=== Exercise data ===

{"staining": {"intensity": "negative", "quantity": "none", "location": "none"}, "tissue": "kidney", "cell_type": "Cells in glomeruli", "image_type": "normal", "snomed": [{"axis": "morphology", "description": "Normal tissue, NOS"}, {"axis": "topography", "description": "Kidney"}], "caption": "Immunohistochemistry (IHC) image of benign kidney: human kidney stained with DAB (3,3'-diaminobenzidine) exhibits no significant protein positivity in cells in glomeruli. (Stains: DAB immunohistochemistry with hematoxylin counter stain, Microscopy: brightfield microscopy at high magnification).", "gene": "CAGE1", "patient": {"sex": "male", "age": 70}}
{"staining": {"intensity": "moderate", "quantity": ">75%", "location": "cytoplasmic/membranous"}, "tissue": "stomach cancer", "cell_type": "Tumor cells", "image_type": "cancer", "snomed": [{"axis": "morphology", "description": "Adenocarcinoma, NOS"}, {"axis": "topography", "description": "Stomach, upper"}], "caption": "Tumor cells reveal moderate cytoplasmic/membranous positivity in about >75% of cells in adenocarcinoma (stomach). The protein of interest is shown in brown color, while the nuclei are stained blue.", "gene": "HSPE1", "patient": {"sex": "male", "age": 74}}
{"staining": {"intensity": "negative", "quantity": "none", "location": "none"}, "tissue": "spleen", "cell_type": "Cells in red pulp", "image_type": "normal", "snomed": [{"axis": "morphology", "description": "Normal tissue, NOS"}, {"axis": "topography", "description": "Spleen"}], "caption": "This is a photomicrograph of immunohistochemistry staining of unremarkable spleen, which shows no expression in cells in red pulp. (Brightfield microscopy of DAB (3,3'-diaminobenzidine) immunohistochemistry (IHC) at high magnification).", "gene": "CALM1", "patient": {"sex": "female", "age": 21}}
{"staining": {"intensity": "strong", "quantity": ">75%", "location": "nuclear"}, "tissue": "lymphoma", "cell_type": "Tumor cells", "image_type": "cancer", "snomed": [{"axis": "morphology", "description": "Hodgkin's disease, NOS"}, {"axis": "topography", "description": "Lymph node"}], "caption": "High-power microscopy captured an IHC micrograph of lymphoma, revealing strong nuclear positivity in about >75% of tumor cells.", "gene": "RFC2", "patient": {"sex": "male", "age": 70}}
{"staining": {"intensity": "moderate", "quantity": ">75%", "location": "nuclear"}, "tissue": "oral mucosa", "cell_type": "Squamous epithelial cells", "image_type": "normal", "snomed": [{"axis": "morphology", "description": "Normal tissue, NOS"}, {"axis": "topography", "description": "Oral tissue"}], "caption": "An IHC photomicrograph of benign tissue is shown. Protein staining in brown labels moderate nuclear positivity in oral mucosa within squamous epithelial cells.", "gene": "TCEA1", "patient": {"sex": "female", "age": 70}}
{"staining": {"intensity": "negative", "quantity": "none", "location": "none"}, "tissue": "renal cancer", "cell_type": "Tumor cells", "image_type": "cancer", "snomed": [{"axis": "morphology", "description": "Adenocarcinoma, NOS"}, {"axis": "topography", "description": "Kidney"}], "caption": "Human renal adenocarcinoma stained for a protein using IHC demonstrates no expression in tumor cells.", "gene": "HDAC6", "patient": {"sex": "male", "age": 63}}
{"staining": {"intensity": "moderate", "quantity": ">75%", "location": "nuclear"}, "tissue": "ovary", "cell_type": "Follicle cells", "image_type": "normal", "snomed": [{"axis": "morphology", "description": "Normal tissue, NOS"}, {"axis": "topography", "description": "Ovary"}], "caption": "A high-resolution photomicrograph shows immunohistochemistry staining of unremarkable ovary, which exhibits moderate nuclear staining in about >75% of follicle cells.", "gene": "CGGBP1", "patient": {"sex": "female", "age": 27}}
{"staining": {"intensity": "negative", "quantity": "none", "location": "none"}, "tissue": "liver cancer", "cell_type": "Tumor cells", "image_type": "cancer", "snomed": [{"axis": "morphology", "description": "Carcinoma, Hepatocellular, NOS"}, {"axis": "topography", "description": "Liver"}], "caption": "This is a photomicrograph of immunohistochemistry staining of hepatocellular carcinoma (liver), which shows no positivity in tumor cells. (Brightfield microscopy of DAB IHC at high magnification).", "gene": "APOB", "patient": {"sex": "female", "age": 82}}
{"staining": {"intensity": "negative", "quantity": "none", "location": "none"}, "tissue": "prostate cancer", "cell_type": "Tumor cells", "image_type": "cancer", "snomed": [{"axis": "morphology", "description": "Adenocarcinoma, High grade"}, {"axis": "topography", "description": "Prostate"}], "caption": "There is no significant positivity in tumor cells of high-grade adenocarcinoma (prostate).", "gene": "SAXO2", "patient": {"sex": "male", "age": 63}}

===

Please retype the data above exactly, including every line.

{"staining": {"intensity": "negative", "quantity": "none", "location": "none"}, "tissue": "kidney", "cell_type": "Cells in glomeruli", "image_type": "normal", "snomed": [{"axis": "morphology", "description": "Normal tissue, NOS"}, {"axis": "topography", "description": "Kidney"}], "caption": "Immunohistochemistry (IHC) image of benign kidney: human kidney stained with DAB (3,3'-diaminobenzidine) exhibits no significant protein positivity in cells in glomeruli. (Stains: DAB immunohistochemistry with hematoxylin counter stain, Microscopy: brightfield microscopy at high magnification).", "gene": "CAGE1", "patient": {"sex": "male", "age": 70}}
{"staining": {"intensity": "moderate", "quantity": ">75%", "location": "cytoplasmic/membranous"}, "tissue": "stomach cancer", "cell_type": "Tumor cells", "image_type": "cancer", "snomed": [{"axis": "morphology", "description": "Adenocarcinoma, NOS"}, {"axis": "topography", "description": "Stomach, upper"}], "caption": "Tumor cells reveal moderate cytoplasmic/membranous positivity in about >75% of cells in adenocarcinoma (stomach). The protein of interest is shown in brown color, while the nuclei are stained blue.", "gene": "HSPE1", "patient": {"sex": "male", "age": 74}}
{"staining": {"intensity": "negative", "quantity": "none", "location": "none"}, "tissue": "spleen", "cell_type": "Cells in red pulp", "image_type": "normal", "snomed": [{"axis": "morphology", "description": "Normal tissue, NOS"}, {"axis": "topography", "description": "Spleen"}], "caption": "This is a photomicrograph of immunohistochemistry staining of unremarkable spleen, which shows no expression in cells in red pulp. (Brightfield microscopy of DAB (3,3'-diaminobenzidine) immunohistochemistry (IHC) at high magnification).", "gene": "CALM1", "patient": {"sex": "female", "age": 21}}
{"staining": {"intensity": "strong", "quantity": ">75%", "location": "nuclear"}, "tissue": "lymphoma", "cell_type": "Tumor cells", "image_type": "cancer", "snomed": [{"axis": "morphology", "description": "Hodgkin's disease, NOS"}, {"axis": "topography", "description": "Lymph node"}], "caption": "High-power microscopy captured an IHC micrograph of lymphoma, revealing strong nuclear positivity in about >75% of tumor cells.", "gene": "RFC2", "patient": {"sex": "male", "age": 70}}
{"staining": {"intensity": "moderate", "quantity": ">75%", "location": "nuclear"}, "tissue": "oral mucosa", "cell_type": "Squamous epithelial cells", "image_type": "normal", "snomed": [{"axis": "morphology", "description": "Normal tissue, NOS"}, {"axis": "topography", "description": "Oral tissue"}], "caption": "An IHC photomicrograph of benign tissue is shown. Protein staining in brown labels moderate nuclear positivity in oral mucosa within squamous epithelial cells.", "gene": "TCEA1", "patient": {"sex": "female", "age": 70}}
{"staining": {"intensity": "negative", "quantity": "none", "location": "none"}, "tissue": "renal cancer", "cell_type": "Tumor cells", "image_type": "cancer", "snomed": [{"axis": "morphology", "description": "Adenocarcinoma, NOS"}, {"axis": "topography", "description": "Kidney"}], "caption": "Human renal adenocarcinoma stained for a protein using IHC demonstrates no expression in tumor cells.", "gene": "HDAC6", "patient": {"sex": "male", "age": 63}}
{"staining": {"intensity": "moderate", "quantity": ">75%", "location": "nuclear"}, "tissue": "ovary", "cell_type": "Follicle cells", "image_type": "normal", "snomed": [{"axis": "morphology", "description": "Normal tissue, NOS"}, {"axis": "topography", "description": "Ovary"}], "caption": "A high-resolution photomicrograph shows immunohistochemistry staining of unremarkable ovary, which exhibits moderate nuclear staining in about >75% of follicle cells.", "gene": "CGGBP1", "patient": {"sex": "female", "age": 27}}
{"staining": {"intensity": "negative", "quantity": "none", "location": "none"}, "tissue": "liver cancer", "cell_type": "Tumor cells", "image_type": "cancer", "snomed": [{"axis": "morphology", "description": "Carcinoma, Hepatocellular, NOS"}, {"axis": "topography", "description": "Liver"}], "caption": "This is a photomicrograph of immunohistochemistry staining of hepatocellular carcinoma (liver), which shows no positivity in tumor cells. (Brightfield microscopy of DAB IHC at high magnification).", "gene": "APOB", "patient": {"sex": "female", "age": 82}}
{"staining": {"intensity": "negative", "quantity": "none", "location": "none"}, "tissue": "prostate cancer", "cell_type": "Tumor cells", "image_type": "cancer", "snomed": [{"axis": "morphology", "description": "Adenocarcinoma, High grade"}, {"axis": "topography", "description": "Prostate"}], "caption": "There is no significant positivity in tumor cells of high-grade adenocarcinoma (prostate).", "gene": "SAXO2", "patient": {"sex": "male", "age": 63}}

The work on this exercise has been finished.